Friday, March 11, 2011

Summer of Machu Picchu

Title: Fancy Free
Author: Betty Cavanna
Publisher: William Morrow, 1961
Setting: Peru
Provenance: formerly the property of Hazelton Public School Library, Chillicothe, Missouri
Fun: raising a baby llama, smuggling, Machu Picchu
Quote: "Nine o'clock?" Fancy asked, startled. "Isn't that awfully late?"
Sophistication and nonchalance practically poured from Tom's reply. "It's on the early side for the Lima dinner hour, actually. The only reason they feed us here at eight is that archeologists -- particularly archeologists norteamericanos -- get hungrier earlier."

You have to admire a teen author who sets her novel in a country that in 1961 was probably exotic to her readers. As I mentioned in my bio post, Cavanna travelled a lot, and I can only assume Fancy Free is the result of a visit to Peru and a climb to Machu Picchu.

Cavanna's heroines are often situated in academic families, and this is the case for Francesca (Fancy) Jones, who is brought to Peru by her archeologist father. The downside of an isolated archeological dig, from Fancy's point of view, is no interesting boys. Cavanna's female protagonists come in many varieties, but in Fancy Free she deliberately makes Fancy a pretty girl who, while not stupid, is mainly interested in having fun. She also creates a foil for Fancy in Silence Crawford, a Harvard student who wears slacks and doesn't own a single tube of lipstick. The girls become friends, naturally, and influence each other a little (Silence consents to having her hair done in a Lima beauty parlor, Fancy becomes fascinated by Peru and the Incas) -- but only a little.

As for the uninteresting boys, Fancy Free boasts three -- glamorous Tom Kimball, dull Jack McMahon, and juvenile Chris Barlow.

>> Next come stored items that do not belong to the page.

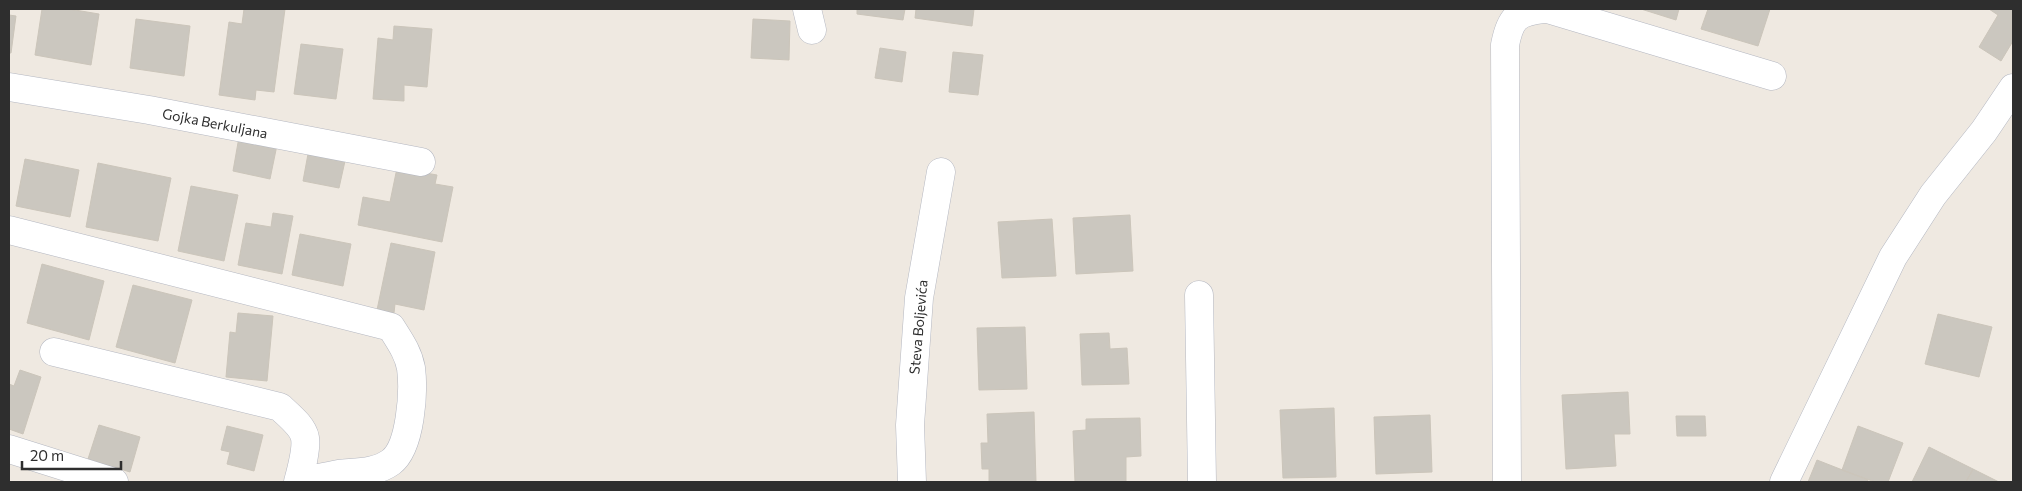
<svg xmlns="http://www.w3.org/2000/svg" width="2022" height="491" viewBox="0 0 2022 491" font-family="Commissioner,sans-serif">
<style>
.building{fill:#cbc7bf;stroke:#cbc5ba}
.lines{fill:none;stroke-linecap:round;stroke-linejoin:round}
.street-casing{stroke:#b4b7c1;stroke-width:29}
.street{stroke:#fff;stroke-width:28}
.labels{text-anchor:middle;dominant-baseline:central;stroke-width:4;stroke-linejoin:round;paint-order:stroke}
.street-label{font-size:14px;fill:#2e2e2e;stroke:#fff}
</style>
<rect width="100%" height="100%" fill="#efe9e1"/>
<!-- building -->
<path class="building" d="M42,9H69L99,14L91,65L35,55Z
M244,9H285L274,92L256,90L255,100L219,95L229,22L242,24Z
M857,9H905L903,20L857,14Z
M916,9H974L972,26L915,18Z
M1641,9H1679L1676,20Z
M1708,9H1770L1758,46L1701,29Z
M1989,9H2013V41L2001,61L1979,47L1998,15Z
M9,15L16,16L11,53H9Z
M136,19L190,26L184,76L130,68Z
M753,19L790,21L789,60L751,58Z
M394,26L432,29L427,87L404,85V101L373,99L378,38L393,40Z
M301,44L343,49L336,99L294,94Z
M880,48L906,52L902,82L875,78Z
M953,52L983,55L978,95L949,92Z
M239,137L277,145L270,179L233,171Z
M308,154L345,161L339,188L303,181Z
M25,159L79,170L70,217L16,206Z
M98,163L171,178L158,241L86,227Z
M397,168L437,175L435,184L453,187L442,242L358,225L363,197L390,202Z
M191,186L238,195L224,261L178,251Z
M273,213L293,216L282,274L238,265L246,223L271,227Z
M1130,215L1133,271L1076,274L1073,218Z
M1052,219L1056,276L1002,278L998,222Z
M300,234L351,244L343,286L292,275Z
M391,243L435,252L424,310L395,304L394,313L377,310Z
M42,264L104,281L89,340L27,323Z
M133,285L192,300L175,363L116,347Z
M238,313L273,316L267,381L226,377L230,332L236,333Z
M1938,314L1992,327L1979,377L1925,364Z
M1025,327L1027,389L979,390L977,328Z
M1109,333L1110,349L1127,348L1129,384L1082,385L1080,334Z
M20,370L41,377L23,434L9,429V384L14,386Z
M1628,392L1630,434H1614L1616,466L1566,469L1562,395Z
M1334,408L1336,477L1283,478L1280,410Z
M1034,412L1036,482H989V469H982L981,443H988L987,414Z
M1430,415L1432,472L1376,474L1374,417Z
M1676,416H1705L1706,436H1677Z
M1140,418L1141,456L1126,457V482H1075L1073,431L1086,430V419Z
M99,425L140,437L130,472L88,459Z
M227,426L263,435L254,471L227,464L230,452L221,450Z
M1858,426L1903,443L1888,482H1875L1842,470Z
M1929,447L1973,469L1966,482H1912Z
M1817,460L1868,480L1867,482H1808Z
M1973,469L1999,482H1966Z"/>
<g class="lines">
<defs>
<path id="street" d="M807,9L812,30
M1548,9L1772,76
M9,87L149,110L421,162
M9,230L391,327C399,340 408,352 411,368C414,391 411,447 391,462C376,473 356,472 339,474C325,477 312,479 298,482
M1199,295L1202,482
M54,352L280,407C288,415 303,426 305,438C307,449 301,471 298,482
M9,449L114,482
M912,482L910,425L919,298L941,172
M1507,482L1505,45C1510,19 1516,12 1543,9
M1784,482L1893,257L1933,195L1984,131L2013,88"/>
</defs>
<!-- street casing -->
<use href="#street" class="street-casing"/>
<!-- street -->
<use href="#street" class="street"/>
</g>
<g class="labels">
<!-- street labels -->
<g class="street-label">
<text transform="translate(215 123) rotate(11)">Gojka Berkuljana</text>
<text transform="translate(918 327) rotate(-85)">Steva Boljevića</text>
</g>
</g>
<!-- border -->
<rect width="2022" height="491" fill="none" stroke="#2e2e2e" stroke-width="20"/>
<!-- scale -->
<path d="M22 461v8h99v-8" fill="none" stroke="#2e2e2e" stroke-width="2.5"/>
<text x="30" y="461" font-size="15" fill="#2e2e2e" stroke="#ffffff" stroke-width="4" paint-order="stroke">20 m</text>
</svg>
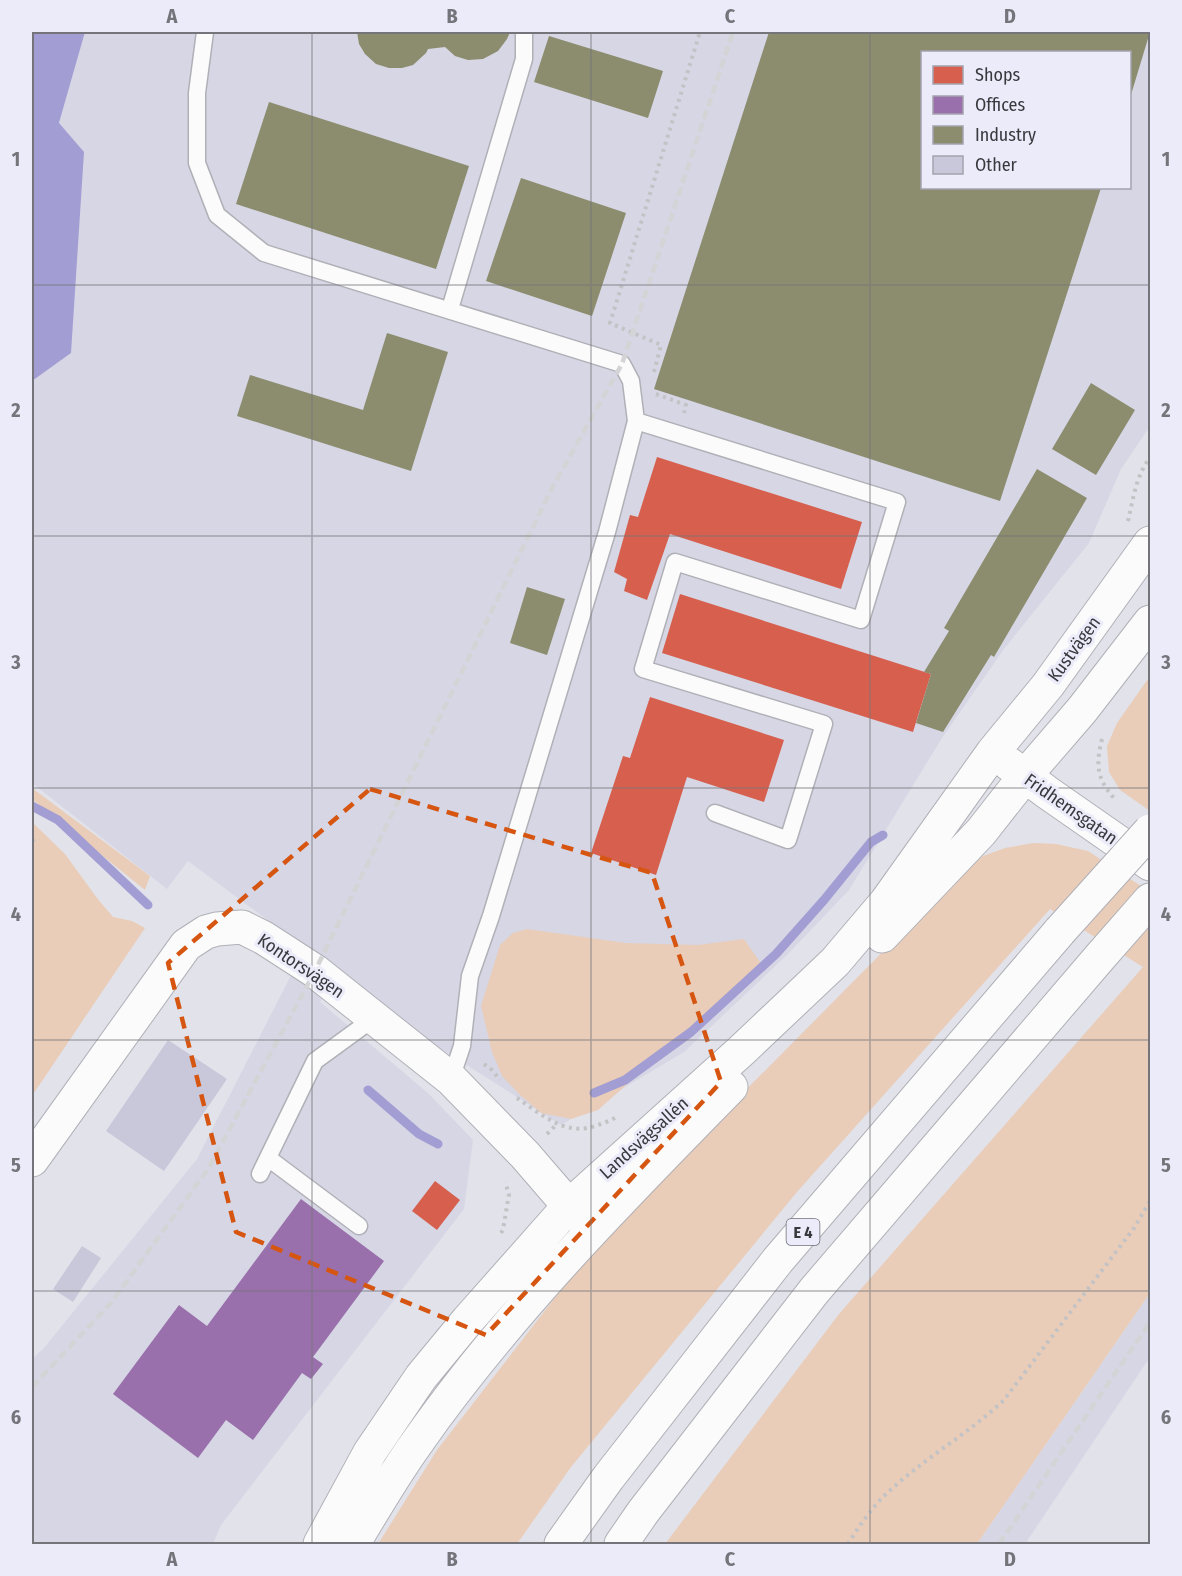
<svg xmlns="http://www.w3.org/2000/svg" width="1182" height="1576" font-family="'Fira Sans Condensed',sans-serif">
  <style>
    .built { fill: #d6d6e5; fill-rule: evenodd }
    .green { fill: #e9cdb8 }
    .water { fill: #a29dd3 }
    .shops { fill: #d6604d }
    .offices { fill: #9970ab }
    .industry { fill: #8c8c6e }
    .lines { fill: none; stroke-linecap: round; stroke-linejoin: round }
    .stream { stroke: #a29dd3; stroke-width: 9 }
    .building { fill: #c9c8da }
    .lane-casing { stroke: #b0b0b7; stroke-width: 19 }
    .street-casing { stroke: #b0b0b7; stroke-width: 35 }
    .secondary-casing { stroke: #b0b0b7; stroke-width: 35 }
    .highway-casing { stroke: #b0b0b7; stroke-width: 35 }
    .path { stroke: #c3c2c5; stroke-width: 4; stroke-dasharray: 3 4.5; stroke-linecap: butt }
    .lane { stroke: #fbfbfc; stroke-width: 16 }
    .street { stroke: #fbfbfc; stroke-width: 33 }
    .secondary { stroke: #fbfbfc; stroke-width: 33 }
    .highway { stroke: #fbfbfc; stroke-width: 33 }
    .rail { stroke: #d4d4d6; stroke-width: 4.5; stroke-dasharray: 9 4.5; stroke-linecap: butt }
    .highway-bridge-casing { stroke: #b0b0b7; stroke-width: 35; stroke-linecap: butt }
    .highway-bridge { stroke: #fbfbfc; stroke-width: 33 }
    .marked { fill: none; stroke: #d65611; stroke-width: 4.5; stroke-dasharray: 12 8; stroke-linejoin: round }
    .grid { fill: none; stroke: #74747a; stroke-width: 1.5; stroke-opacity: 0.55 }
    .labels { text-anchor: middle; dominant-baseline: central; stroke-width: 6; stroke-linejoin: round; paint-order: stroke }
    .shield { fill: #ecebfa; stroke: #6e6e76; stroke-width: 1.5 }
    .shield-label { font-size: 16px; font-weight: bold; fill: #38383d }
    .street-label { font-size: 18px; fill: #38383d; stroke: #ecebfa }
    .neatline { fill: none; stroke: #74747a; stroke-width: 2 }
    .grid-label { font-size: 20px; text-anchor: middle; font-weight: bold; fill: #74747a }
  </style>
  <rect width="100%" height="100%" fill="#e2e2ea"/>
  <path class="built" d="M85,32H1150V426L1121,469L1089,543L1004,649L942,738L849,890L787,955L684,1052L561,1125L435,1045L336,972L320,1002L428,1093L473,1140L464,1209L221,1525L213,1544H32V1359L44,1348L197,1159L305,948L188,861L167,889L32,783V381L71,353L59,124ZM922,52H1130V188H922Z
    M1150,1293V1357L1025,1544H977Z"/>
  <path class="green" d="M1150,676V811L1120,790L1109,772L1107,746L1117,723Z
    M32,788L150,876L145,890L32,799Z
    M32,822L65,854L97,898L113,917L132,921L145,928L32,1096Z
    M1033,843L1056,844L1088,851L1150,892V1293L977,1544H665L839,1314L1143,967L1050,909L797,1192L571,1467L517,1544H378L437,1450L608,1229L945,889L983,856L1005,848Z
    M527,929L626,943L698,945L744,939L762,965L598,1110L571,1119L541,1113L520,1095L502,1076L492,1052L481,1006L500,945L513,933Z"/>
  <path class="water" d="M32,32H85L59,123L84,152L71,353L32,381Z"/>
  <path class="shops" d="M657,457L862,522L841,589L670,534L647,600L624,591L627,579L614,572L630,515L638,517Z
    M680,594L931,674L913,732L662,653Z
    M650,697L784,740L764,802L687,777L656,875L591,853L623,756L630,758Z
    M435,1181L460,1200L437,1230L412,1211Z"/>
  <path class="offices" d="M301,1199L384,1261L313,1357L323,1364L311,1379L302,1373L253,1440L226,1420L198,1458L113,1394L179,1305L207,1326Z"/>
  <path class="industry" d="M357,32H510L507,39L498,51L483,59L468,60L455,56L445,47L428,49L426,53L413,65L402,68H389L376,64L365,54L359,44Z
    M769,32H1150L1130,98V52H922V188H1101L1000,501L654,389Z
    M549,36L663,71L648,118L534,82Z
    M269,102L469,166L436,269L236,204Z
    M521,178L626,213L592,316L486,281Z
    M387,333L448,352L411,471L237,416L250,375L363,410Z
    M1091,383L1135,410L1096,475L1052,449Z
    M1037,469L1087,498L994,657L991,655L943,732L916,723L931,674L924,672L949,631L944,628Z
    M527,587L565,599L547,655L510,643Z"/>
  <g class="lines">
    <path class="stream" d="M32,806L58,820L148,905
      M368,1090L419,1134L438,1144
      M594,1093L625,1080L691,1032L776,954L824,900L871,842L883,835"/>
  </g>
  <path class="building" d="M168,1040L227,1079L164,1171L106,1131Z
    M82,1246L101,1258L73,1302L53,1289Z"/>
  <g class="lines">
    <g class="lane-casing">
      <path id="lane" d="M205,32L197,93V163L217,215L264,253L622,364L631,381L636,421L607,532L491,916L470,976L462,1046L451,1079
        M450,309L524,59V32
        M636,421L897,502L861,620L675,562L643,669L824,724L788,840L715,813
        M268,1158L359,1226
        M260,1174L315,1061L374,1018"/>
    </g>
    <g class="street-casing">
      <path id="street" d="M32,1160L186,945L206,932L217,929L242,927L264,938L315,971L451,1079L525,1155L569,1206L588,1225"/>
    </g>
    <g class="secondary-casing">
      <path id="secondary" d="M1009,764L1048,793L1150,864
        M882,936L981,832L1025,776L1082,710L1150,622
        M320,1544L370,1452L421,1377L468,1320L569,1206L741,1051L835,962L886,902L993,752L1048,685L1150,543
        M353,1544C373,1511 393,1476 416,1444C506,1315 621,1199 731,1087"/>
    </g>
    <g class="highway-casing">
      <path id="highway" d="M561,1544L608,1478L778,1260L1060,931
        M621,1544L643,1512L814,1291L1100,957L1150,900"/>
    </g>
    <path class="path" d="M654,372L661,345L610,323L700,32
      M656,394L686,405L684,413
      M1128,521C1133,500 1136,475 1150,458
      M1102,739C1096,764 1096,778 1114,798
      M32,840L38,844
      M484,1064L492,1070L500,1080
      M517,1098C537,1111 561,1133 587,1128C598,1126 609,1121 619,1116
      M547,1134L557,1124
      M501,1233L503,1230L509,1194L505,1182
      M848,1544C857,1529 871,1509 884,1496C921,1460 967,1435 1004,1400L1134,1228L1150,1201"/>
    <use href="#lane" class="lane"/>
    <use href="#street" class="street"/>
    <use href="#secondary" class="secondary"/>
    <use href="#highway" class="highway"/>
    <path class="rail" d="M32,1387L111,1303L208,1169L315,971L554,484L622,364L733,32
      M999,1544L1150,1322"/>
    <g class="highway-bridge-casing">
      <path id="highway-bridge" d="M1060,931L1150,831"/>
    </g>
    <use href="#highway-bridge" class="highway-bridge"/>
  </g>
  <path class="marked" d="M370,789L652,873L721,1082L486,1335L236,1232L168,963Z"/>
  <path class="grid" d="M312,32V1544M591,32V1544M870,32V1544M32,285H1150M32,536H1150M32,788H1150M32,1040H1150M32,1291H1150"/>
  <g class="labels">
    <rect class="shield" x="786.5" y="1219" width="33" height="26" rx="4.5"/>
    <g class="shield-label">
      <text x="803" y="1232">E 4</text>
    </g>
    <g class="street-label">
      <text transform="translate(1074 649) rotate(-54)">Kustvägen</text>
      <text transform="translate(1071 809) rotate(35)">Fridhemsgatan</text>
      <text transform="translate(301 966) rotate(34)">Kontorsvägen</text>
      <text transform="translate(644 1138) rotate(-42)">Landsvägsallén</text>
    </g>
  </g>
  <rect width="1182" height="1576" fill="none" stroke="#ecebfa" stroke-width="66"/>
  <rect x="921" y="51" width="210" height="138" fill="#ecebfa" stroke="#a4a3ae" stroke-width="1.5"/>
  <rect x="933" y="66" width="30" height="18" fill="#d6604d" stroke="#a4a3ae" stroke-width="1.5"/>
  <text x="975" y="81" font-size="18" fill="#38383d">Shops</text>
  <rect x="933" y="96" width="30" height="18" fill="#9970ab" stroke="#a4a3ae" stroke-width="1.5"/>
  <text x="975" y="111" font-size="18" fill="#38383d">Offices</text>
  <rect x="933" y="126" width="30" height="18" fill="#8c8c6e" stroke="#a4a3ae" stroke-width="1.5"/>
  <text x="975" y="141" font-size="18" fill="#38383d">Industry</text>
  <rect x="933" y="156" width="30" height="18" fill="#c9c8da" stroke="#a4a3ae" stroke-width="1.5"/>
  <text x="975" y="171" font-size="18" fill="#38383d">Other</text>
  <rect x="33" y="33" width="1116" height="1510" class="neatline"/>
  <g class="grid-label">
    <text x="172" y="23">A</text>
    <text x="452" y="23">B</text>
    <text x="730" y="23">C</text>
    <text x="1010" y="23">D</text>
    <text x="16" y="166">1</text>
    <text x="1166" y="166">1</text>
    <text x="16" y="417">2</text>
    <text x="1166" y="417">2</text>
    <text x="16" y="669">3</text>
    <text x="1166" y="669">3</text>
    <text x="16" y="921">4</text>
    <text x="1166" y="921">4</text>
    <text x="16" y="1172">5</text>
    <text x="1166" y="1172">5</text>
    <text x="16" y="1424">6</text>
    <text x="1166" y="1424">6</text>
    <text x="172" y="1566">A</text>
    <text x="452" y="1566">B</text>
    <text x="730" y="1566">C</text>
    <text x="1010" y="1566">D</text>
  </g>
</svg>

Alas, Tom Kimball, after starring as the hero through three-quarters of the book, turns out to be an smuggler of Inca artifacts. This leaves the field open for Chris Barlow, who helps Fancy get revenge on Tom. But the real pleasure of Fancy Free is in its setting. It appreciates Peru, you might say -- without condescension and without turning it into merely an exotic background. A large section of it is set in a remote area, and the Quecha-speaking natives emerge as secondary characters, while Lima is presented as a sophisticated, modern city. I've never been to Peru, but if I do ever go I hope it will still have something of the untouristed country of Fancy Free.